DPR Baru dan Kualitas Produk Legislasi
OLEH M. IWAN SATRIAWAN
INDONESIA sebagai negara dengan bentuk republik dengan presiden sebagai kepala negara dan kepala pemerintahan, maka dalam teori dasarnya yang telah dikemukakan oleh John Locke harus dilakukan pembagian kekuasaan antara eksekutif, legislatif dan yudikatif.
Hal ini bertujuan selain agar tidak terjadi abuse of power akibat kekuasaan yang menumpuk dalam satu lembaga juga agar memudahkan dalam pelayanan kepada rakyat karena beban tugas yang dibagi antar lembaga negara tersebut.
Berdasarkan hal tersebut maka per 1 Oktober tahun 2019 ini, warga negara Indonesia telah memiliki wakil rakyat di tingkat DPR RI dan DPD hasil dari pemilu serentak legislatif dan eksekutif pada April 2019 yang lalu.
Ada sekitar 575 anggota DPR RI dilantik plus 136 anggota DPD RI yang mewakili provinsi masing-masing, sehingga total ada 711 anggota MPR RI periode 2019-2024.

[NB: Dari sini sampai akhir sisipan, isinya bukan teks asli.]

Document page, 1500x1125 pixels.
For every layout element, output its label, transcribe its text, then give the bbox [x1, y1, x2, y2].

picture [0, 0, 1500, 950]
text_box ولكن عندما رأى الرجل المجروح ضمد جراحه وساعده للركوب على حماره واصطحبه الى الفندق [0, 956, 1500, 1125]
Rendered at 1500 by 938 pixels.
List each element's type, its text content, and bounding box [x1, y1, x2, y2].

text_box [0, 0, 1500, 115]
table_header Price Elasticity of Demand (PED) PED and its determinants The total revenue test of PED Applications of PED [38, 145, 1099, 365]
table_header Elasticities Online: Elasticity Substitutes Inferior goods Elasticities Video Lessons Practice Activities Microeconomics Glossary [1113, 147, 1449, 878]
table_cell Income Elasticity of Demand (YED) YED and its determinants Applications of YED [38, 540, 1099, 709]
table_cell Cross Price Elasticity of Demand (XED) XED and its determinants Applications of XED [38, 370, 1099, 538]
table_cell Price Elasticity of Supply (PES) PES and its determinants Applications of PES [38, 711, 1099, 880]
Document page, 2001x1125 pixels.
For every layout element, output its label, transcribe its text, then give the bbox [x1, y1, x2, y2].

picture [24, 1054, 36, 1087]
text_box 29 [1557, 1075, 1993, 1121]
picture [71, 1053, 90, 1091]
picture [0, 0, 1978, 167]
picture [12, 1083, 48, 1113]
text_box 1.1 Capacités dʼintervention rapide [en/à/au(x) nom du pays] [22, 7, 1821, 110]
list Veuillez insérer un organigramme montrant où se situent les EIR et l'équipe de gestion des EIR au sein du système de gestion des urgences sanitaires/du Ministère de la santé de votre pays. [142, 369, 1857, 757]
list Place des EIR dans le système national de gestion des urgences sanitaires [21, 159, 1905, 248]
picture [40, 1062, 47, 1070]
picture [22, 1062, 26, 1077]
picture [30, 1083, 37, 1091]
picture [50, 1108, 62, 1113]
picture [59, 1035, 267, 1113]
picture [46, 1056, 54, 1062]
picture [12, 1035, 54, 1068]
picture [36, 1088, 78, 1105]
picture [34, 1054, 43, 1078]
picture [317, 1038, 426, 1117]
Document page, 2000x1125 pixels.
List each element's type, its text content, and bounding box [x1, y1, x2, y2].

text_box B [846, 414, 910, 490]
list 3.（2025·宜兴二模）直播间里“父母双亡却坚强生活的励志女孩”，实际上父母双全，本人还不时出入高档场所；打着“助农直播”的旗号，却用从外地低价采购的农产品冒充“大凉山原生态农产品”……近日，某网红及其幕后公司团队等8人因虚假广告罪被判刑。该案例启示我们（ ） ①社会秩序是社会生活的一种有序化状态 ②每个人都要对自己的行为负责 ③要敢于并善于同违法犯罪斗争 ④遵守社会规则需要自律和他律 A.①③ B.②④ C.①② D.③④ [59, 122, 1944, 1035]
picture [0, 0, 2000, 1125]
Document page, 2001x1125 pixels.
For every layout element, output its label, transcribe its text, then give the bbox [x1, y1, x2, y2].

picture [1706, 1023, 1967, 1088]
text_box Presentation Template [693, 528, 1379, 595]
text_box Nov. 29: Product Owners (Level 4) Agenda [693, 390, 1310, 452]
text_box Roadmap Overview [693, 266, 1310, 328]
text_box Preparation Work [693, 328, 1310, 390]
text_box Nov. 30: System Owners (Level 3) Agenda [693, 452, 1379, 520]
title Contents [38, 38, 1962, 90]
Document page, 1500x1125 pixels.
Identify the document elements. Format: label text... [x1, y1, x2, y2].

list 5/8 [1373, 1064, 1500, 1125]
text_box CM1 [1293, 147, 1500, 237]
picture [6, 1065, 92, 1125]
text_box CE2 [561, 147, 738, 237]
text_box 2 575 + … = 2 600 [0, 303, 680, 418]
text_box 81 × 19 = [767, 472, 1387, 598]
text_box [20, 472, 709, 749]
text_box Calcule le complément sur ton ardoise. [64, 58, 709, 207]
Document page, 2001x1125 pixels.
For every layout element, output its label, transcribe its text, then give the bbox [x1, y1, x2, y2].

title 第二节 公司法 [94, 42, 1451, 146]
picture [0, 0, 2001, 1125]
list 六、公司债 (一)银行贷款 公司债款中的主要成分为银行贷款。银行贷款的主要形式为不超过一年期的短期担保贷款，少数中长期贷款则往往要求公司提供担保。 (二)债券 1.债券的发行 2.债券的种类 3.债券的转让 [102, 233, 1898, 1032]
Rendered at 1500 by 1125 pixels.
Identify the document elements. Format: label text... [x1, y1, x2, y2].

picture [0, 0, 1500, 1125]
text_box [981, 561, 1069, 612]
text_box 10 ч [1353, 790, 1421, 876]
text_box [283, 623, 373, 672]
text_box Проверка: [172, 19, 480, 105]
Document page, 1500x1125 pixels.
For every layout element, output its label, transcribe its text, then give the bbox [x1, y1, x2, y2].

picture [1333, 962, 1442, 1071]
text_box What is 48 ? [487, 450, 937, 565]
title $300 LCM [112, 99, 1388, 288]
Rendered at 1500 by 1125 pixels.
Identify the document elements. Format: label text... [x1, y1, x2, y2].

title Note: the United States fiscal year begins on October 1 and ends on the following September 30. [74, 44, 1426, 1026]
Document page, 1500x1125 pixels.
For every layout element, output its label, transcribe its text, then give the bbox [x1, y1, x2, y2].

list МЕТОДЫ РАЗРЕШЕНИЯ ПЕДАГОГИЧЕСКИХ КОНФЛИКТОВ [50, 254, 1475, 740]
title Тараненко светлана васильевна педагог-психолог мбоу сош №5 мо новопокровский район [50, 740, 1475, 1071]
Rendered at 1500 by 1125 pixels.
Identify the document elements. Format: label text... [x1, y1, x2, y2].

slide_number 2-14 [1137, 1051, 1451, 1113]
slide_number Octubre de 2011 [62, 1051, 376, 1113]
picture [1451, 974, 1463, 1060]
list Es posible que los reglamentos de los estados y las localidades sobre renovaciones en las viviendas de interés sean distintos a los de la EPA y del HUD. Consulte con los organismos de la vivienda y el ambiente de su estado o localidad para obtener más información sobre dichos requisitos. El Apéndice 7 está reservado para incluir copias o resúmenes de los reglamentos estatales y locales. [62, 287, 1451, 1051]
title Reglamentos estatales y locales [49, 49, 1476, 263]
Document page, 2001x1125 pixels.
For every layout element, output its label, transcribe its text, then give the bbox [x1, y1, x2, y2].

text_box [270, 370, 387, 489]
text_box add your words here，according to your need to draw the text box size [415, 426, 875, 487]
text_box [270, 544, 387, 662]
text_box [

Forum Masyarakat Peduli Parlemen Indonesia (Formappi) mencatat setidaknya ada 56% dari 575 anggota dewan terpilih periode 2019-2024 merupakan muka lama. Artinya kursi DPR RI periode 2019-2024 masih didominasi muka lama dibandingkan baru.
Sedangkan untuk komposisi kursi ini juga akan berpengaruh dalam pengawasan kebijakan eksekutif di parlemen periode 2019-2024, PDI-P mendapatkan porsi paling besar dengan 128 kursi, Golkar dengan 85 kursi, Gerindra dengan 78 kursi, Nasdem dengan 59 kursi, PKB 58 kursi, Demokrat 54 kursi, PKS 50 kursi, PAN 44 kursi dan terakhir PPP dengan 19 kursi.
Berkaca dengan komposisi tersebut di atas, jika koalisi partai pengusung presiden solid di parlemen maka akan memudahkan Presiden terpilih dalam meloloskan kebijakannya karena presiden Jokowi-K.H Ma’ruf Amin akan didukung oleh sekitar 349 suara berbanding dengan kubu oposisi yang hanya mendapatkan 226 suara.